We acknowledge that our study has a few limitations. First, we only included 12 disease related factors that have the possibility to be associated with PD, thus we may have excluded some relevant factors such as living status and cholineasterase inhibitors. Given the high cost of cholinesterase inhibitors in China, it is not common for PD patients with cognitive decline to be treated. None of the PD patients were treated with donepezil or other cholineasterase inhibitors at baseline and only two patients were treated at follow-up. Because of the small number of patients treated with cholinesterase inhibitors, we did not include this factor in our analysis. And only one patient lived alone and another patient lived in the nursing home at baseline and at follow-up. The rest of patients live with their family, as the common living status of the elderly in China. Therefore, the current proposal cannot address whether living status would be associated with depression in PD. Second, this is a single-center study in Han elderly populations, and the sample size of our cases is small. Therefore, we may have failed to show some significant associations with other factors. Finally, we did not look in between 30 months so some people might develop depression or go into remission within 30 months, so more frequent or longer follow-up is required. The strengths and novelty are that we focus on the natural history of depression in PD and the factors that can be associated with the worsening depressive symptoms, so that we could shed lights in identifying the potentially high-risk patients to develop depression. The attrition rate was low so that we were able to account for more than 90% of the baseline subjects.

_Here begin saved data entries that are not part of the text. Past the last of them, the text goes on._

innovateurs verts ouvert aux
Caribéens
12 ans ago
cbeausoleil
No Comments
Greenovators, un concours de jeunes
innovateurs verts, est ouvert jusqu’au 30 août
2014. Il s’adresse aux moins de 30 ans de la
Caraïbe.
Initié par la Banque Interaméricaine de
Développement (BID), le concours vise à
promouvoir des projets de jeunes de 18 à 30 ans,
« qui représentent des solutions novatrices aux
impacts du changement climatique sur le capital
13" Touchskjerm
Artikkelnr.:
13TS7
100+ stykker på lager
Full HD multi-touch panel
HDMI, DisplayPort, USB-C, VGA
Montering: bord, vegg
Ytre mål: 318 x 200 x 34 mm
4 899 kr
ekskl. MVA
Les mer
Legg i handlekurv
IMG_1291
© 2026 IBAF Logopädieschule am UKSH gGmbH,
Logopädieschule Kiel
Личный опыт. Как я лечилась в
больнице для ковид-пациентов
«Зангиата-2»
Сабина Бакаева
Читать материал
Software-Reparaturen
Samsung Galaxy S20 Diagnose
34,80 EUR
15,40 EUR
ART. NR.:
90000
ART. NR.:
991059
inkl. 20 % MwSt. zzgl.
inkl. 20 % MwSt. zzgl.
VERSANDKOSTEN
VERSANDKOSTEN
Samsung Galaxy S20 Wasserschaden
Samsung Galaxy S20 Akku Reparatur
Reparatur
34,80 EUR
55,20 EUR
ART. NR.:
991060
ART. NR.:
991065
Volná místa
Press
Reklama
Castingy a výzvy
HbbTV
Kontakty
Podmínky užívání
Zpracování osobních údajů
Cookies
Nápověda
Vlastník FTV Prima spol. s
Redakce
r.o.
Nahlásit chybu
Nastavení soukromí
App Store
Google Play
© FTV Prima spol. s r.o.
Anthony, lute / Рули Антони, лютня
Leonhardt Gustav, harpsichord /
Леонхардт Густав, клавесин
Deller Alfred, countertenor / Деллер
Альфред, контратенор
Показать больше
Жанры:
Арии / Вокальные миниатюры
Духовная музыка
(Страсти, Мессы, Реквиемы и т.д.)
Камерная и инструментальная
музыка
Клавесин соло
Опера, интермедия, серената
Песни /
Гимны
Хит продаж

Although we have analyzed multiple variables, no straightforward conclusions can be drawn. The complex nature of depression could not be simplified. Biographic factors, family and social support, and life experiences during disease courses should be considered in development of depression in PD. However, these factors are difficult to quantify and interpret.

5. Conclusion

This study shows that, in patients with idiopathic PD, depression is common and usually persistent. Thus, depression should be carefully assessed and managed, especially in patients with more cognitive decline who may experience an increased risk of emerging or worsening of depression. Since decline on cognition may also associate with dementia, it is possible that some PD patients with depression and cognitive impairment may end in PD dementia with the progress of the disease course. Decline of daily living ability and female gender are related to increase of depression symptoms. Therefore, our findings await replication by further studies to detect risk factors influencing the incidence and persistence of depression in Parkinson's disease and the treatment of stopping it.